I was looking at a news release. Among other things, I heard about South Korean workers struggling for their rights. Usually I don’t pay much attention to who is on strike and where, but then the host said that they were on strike because they did not want state capitalism and preferred a free market economy. This reminded me of our Ukrainian miners, schoolteachers, and other citizens working at private enterprises, but for reasons best known to themselves demanding wages from the government. Once again I marveled at Kipling’s wise phrase that East is East and West is West and never the twain shall meet. Except that I could not figure out who is where and how Ukraine fits into the pattern.
Xenophobia is traditionally part of the “Eastern mentality.” Last week our flag-waving patriots declared they opposed the idea of Russian pop singer Natasha Koroliova performing during the Kyiv Day festivities. Personally, I don’t like her songs. So what? I will not go to her concert or watch her on my TV. Is she to blame for her Russian parentage? Or maybe she is stealing royalties from our local stars? Possible, but on this particular occasion she performed free. In other words, I did not understand why they were opposed to her. Like Comrade Sukhov says in our immortal Soviet thriller, “White Desert Sun”, “the East is a pretty sensitive matter.”

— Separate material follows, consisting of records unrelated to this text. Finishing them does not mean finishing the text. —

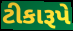
ટીકારૂપે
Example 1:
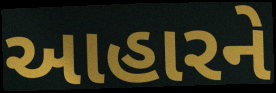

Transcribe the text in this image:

આહારને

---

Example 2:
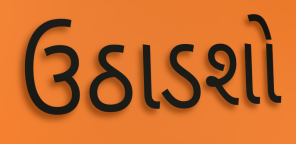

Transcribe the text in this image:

ઉઠાડશો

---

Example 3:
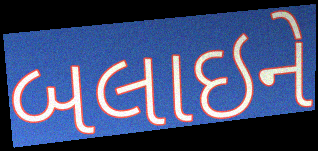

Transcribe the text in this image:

બલાઇને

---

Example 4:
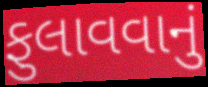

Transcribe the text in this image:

ફુલાવવાનું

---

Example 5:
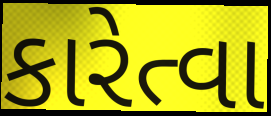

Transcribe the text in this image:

કારેત્વા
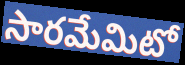
సారమేమిటో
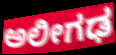
ಅಲೀಗಢ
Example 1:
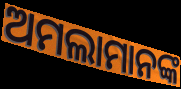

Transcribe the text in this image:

ଅମଲାମାନଙ୍କ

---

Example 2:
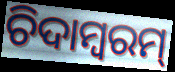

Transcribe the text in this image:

ଚିଦାମ୍ବରମ୍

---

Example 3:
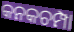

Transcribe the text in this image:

କନକଚମ୍ପା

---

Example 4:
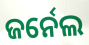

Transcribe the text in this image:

ଜର୍ନେଲ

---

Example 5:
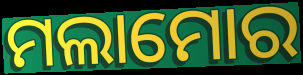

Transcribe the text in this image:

ମଲାମୋର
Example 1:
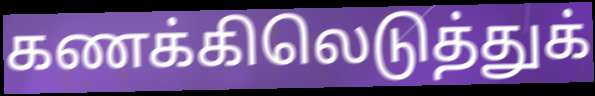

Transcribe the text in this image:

கணக்கிலெடுத்துக்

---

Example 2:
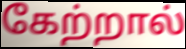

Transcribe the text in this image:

கேற்றால்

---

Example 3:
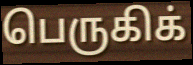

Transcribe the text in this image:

பெருகிக்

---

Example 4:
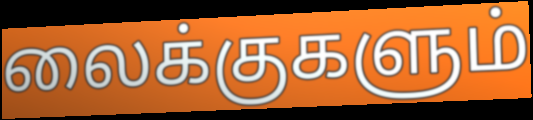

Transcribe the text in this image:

லைக்குகளும்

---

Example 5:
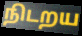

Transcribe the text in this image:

நிடறய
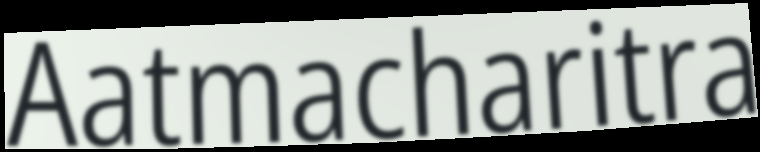
Aatmacharitra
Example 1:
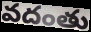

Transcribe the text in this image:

వదంతు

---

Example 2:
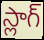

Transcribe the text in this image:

స్లాగ్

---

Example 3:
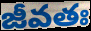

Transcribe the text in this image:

జీవతః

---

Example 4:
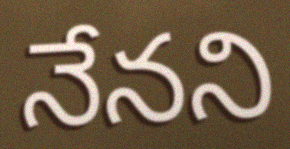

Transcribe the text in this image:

నేనని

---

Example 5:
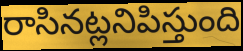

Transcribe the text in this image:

రాసినట్లనిపిస్తుంది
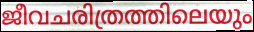
ജീവചരിത്രത്തിലെയും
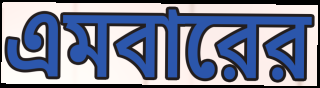
এমবারের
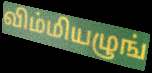
விம்மியழுங்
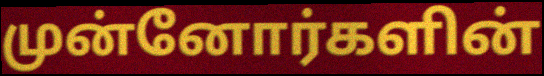
முன்னோர்களின்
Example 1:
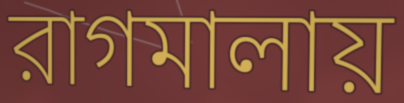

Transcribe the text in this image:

রাগমালায়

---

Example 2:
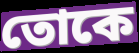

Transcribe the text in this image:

তোকে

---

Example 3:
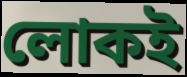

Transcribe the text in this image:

লোকই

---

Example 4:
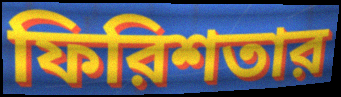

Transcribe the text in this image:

ফিরিশতার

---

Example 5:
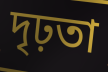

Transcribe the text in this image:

দৃঢ়তা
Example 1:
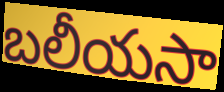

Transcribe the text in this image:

బలీయసా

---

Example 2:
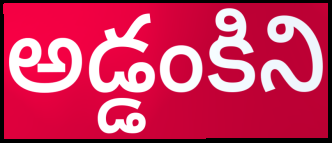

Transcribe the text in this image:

అడ్డంకిని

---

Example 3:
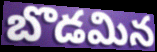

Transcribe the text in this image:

బొడమిన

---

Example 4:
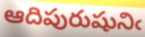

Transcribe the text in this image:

ఆదిపురుషునిఁ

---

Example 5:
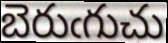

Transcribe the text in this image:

బెరుఁగుచు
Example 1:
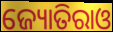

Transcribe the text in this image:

ଜ୍ୟୋତିରାଓ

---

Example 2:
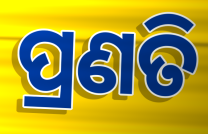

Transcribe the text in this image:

ପ୍ରଣତି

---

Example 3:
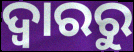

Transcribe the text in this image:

ଦ୍ଵାରରୁ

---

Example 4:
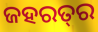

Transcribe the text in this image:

ଜହରତ୍‌ର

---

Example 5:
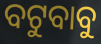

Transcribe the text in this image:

ବଟୁବାବୁ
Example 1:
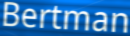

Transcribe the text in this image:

Bertman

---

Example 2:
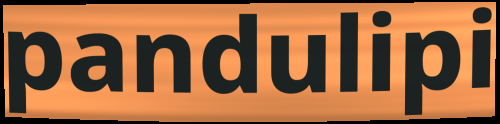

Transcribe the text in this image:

pandulipi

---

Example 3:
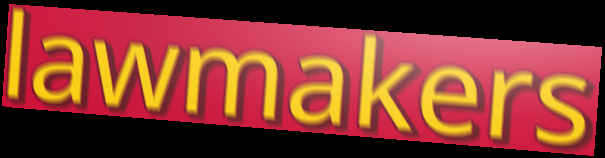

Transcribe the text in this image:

lawmakers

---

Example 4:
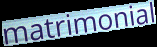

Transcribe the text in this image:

matrimonial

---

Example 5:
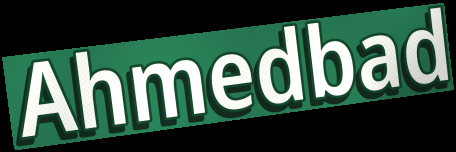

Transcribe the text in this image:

Ahmedbad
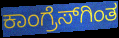
ಕಾಂಗ್ರೆಸ್‌ಗಿಂತ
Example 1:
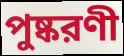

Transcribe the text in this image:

পুষ্করণী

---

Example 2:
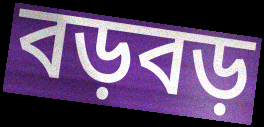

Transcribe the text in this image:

বড়বড়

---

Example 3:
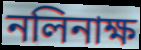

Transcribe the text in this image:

নলিনাক্ষ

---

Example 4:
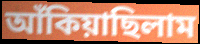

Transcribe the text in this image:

আঁকিয়াছিলাম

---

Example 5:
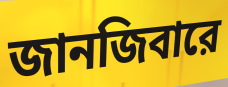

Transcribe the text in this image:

জানজিবারে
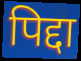
पिद्दा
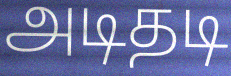
அடிதடி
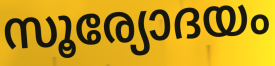
സൂര്യോദയം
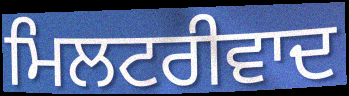
ਮਿਲਟਰੀਵਾਦ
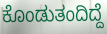
ಕೊಂಡುತಂದಿದ್ದೆ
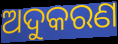
ଅଦୁକରଣ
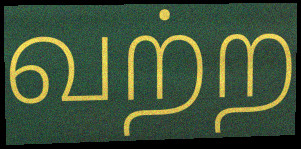
வற்ற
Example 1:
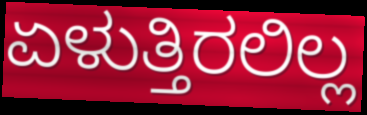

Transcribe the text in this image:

ಏಳುತ್ತಿರಲಿಲ್ಲ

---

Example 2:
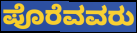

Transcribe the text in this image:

ಪೊರೆವವರು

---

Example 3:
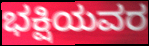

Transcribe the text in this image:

ಭಕ್ಷಿಯವರ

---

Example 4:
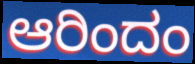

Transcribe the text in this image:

ಆರಿಂದಂ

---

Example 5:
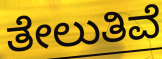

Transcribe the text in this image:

ತೇಲುತಿವೆ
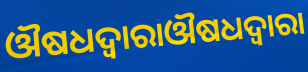
ଔଷଧଦ୍ଵାରାଔଷଧଦ୍ବାରା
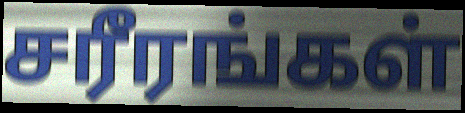
சரீரங்கள்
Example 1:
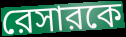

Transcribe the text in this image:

রেসারকে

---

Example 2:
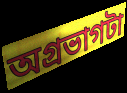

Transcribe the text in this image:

অগ্রভাগটা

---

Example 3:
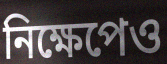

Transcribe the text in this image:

নিক্ষেপেও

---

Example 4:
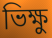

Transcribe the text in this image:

ভিক্ষু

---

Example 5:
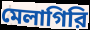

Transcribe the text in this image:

মেলাগিরি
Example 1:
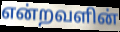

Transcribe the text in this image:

என்றவளின்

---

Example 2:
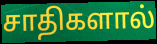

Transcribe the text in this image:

சாதிகளால்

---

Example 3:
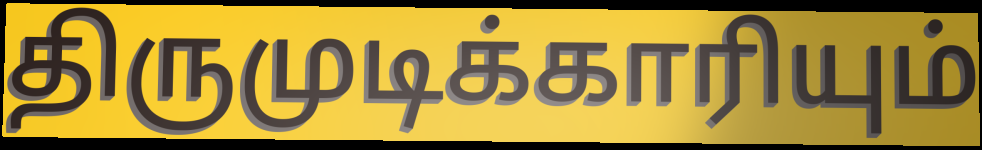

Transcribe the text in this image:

திருமுடிக்காரியும்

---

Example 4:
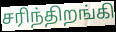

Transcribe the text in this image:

சரிந்திறங்கி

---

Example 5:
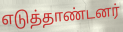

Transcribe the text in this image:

எடுத்தாண்டனர்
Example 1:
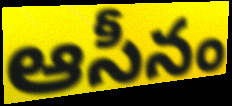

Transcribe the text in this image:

ఆసీనం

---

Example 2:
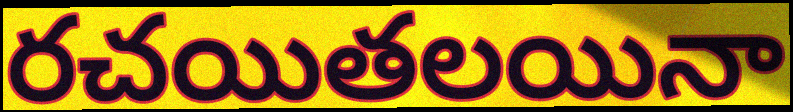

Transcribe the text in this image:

రచయితలయినా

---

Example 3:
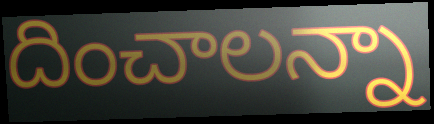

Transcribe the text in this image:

దించాలన్నా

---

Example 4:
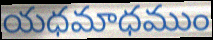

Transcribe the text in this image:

యధమాధముం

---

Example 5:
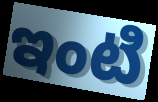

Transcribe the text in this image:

ఇంటి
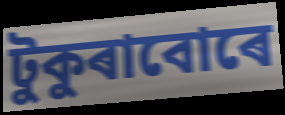
টুকুৰাবোৰে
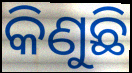
କିଣୁଛି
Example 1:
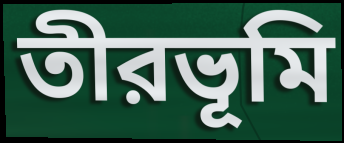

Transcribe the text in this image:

তীরভূমি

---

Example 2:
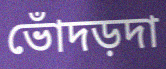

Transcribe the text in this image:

ভোঁদড়দা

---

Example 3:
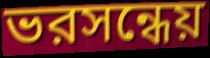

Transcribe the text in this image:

ভরসন্ধেয়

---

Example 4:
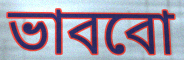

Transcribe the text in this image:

ভাববো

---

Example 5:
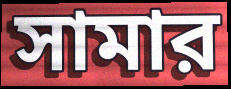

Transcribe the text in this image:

সামার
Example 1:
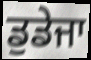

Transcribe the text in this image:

ਡੁਡੇਜਾ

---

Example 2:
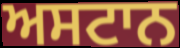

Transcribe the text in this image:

ਅਸਟਾਨ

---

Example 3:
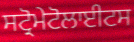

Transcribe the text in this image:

ਸਟ੍ਰੋਮੇਟੋਲਾਈਟਸ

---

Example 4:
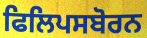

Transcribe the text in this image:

ਫਿਲਿਪਸਬੋਰਨ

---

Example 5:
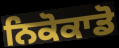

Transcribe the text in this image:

ਨਿਕੋਕਾਡੋ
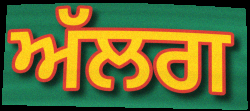
ਅੱਲਗ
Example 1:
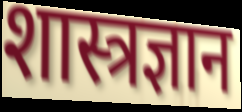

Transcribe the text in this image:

शास्त्रज्ञान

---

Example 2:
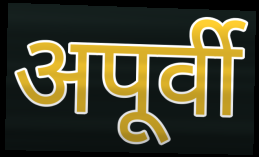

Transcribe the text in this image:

अपूर्वी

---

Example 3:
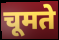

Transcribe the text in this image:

चूमते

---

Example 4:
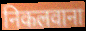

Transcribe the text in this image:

निकलवाना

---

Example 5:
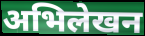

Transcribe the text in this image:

अभिलेखन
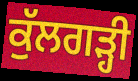
ਕੁੱਲਗੜ੍ਹੀ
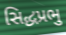
સિદ્ધપ્રભુ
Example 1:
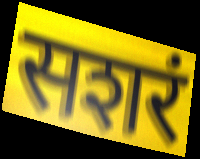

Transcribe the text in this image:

सशरं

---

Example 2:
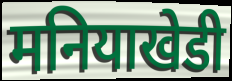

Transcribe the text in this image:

मनियाखेडी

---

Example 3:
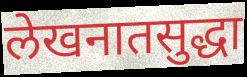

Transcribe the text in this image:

लेखनातसुद्धा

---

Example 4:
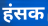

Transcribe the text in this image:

हंसक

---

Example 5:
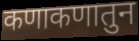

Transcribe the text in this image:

कणाकणातुन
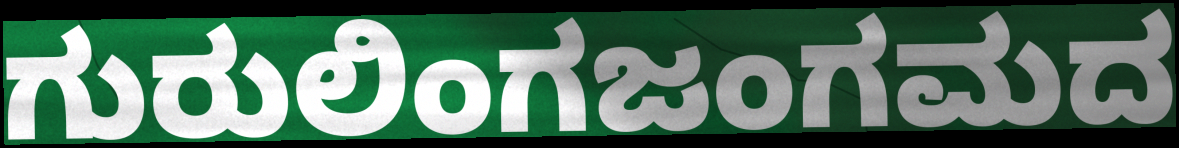
ಗುರುಲಿಂಗಜಂಗಮದ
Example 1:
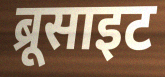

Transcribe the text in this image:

ब्रूसाइट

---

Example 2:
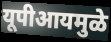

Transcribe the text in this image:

यूपीआयमुळे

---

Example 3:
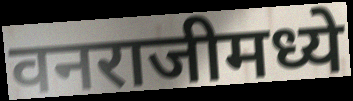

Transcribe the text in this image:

वनराजीमध्ये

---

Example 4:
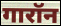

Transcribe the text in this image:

गारॉन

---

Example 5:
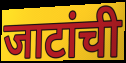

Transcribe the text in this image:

जाटांची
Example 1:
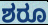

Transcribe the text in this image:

ಶರೂ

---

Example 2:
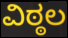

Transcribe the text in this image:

ವಿಠ್ಠಲ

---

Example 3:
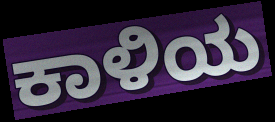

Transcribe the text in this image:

ಕಾಳಿಯ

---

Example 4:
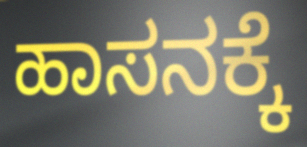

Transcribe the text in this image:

ಹಾಸನಕ್ಕೆ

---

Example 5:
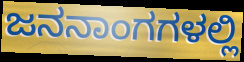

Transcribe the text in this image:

ಜನನಾಂಗಗಳಲ್ಲಿ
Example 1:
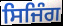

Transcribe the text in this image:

ਸਿਜਿੰਗ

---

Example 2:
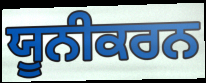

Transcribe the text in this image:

ਯੂਨੀਕਰਨ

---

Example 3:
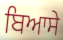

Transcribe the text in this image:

ਬਿਆਸੇ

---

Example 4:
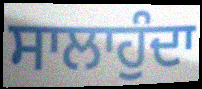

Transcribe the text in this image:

ਸਾਲਾਹੁੰਦਾ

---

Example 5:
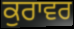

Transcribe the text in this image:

ਕੁਰਾਵਰ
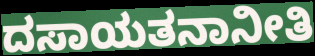
ದಸಾಯತನಾನೀತಿ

Another Eastern trait is the universally acknowledged craft of eloquence, when one speaks not to convey certain ideas, but for the sake of rhetoric. Here our President is in the lead, of course. We are all used to his soliloquies, but people in the West are not, because they are used to taking key politicians’ statements seriously. While in Poland, Mr. Kuchma said that “Ukraine shall not step down from the road of economic reforms.” Maybe one should ask the Poles what he had in mind exactly.
The Ukrainian leadership discussed the possibility of setting up a bank in Ukraine with 100% Polish assets to service Ukrainian-Polish transactions. A very good idea, but we have heard a lot of good ones from the President and nothing about how any such idea has been implemented. This author made up his mind to keep record of them all and then check what happened to each and every such idea.
Speaking of a typically “Eastern” or “Oriental” policy, it is best described as embarrassing. Something always happens. Some malefactors steal into someone’s harem or a vizier takes off with the sultan’s purse. In this sense the past week was rich in events. The President came up with his notorious Odesa Edict (its embarrassing consequences are still to make themselves manifest). When electing the Speaker, Parliament “overlooked” ten votes. A ministerial bureaucrat sent forth a message on an official blank, posing as a homebred researcher, which almost caused another Chornobyl disaster panic.
Or maybe I am laying on the paint too thick? Living in the East is not so bad. They have Oriental sweets after all, don’t they?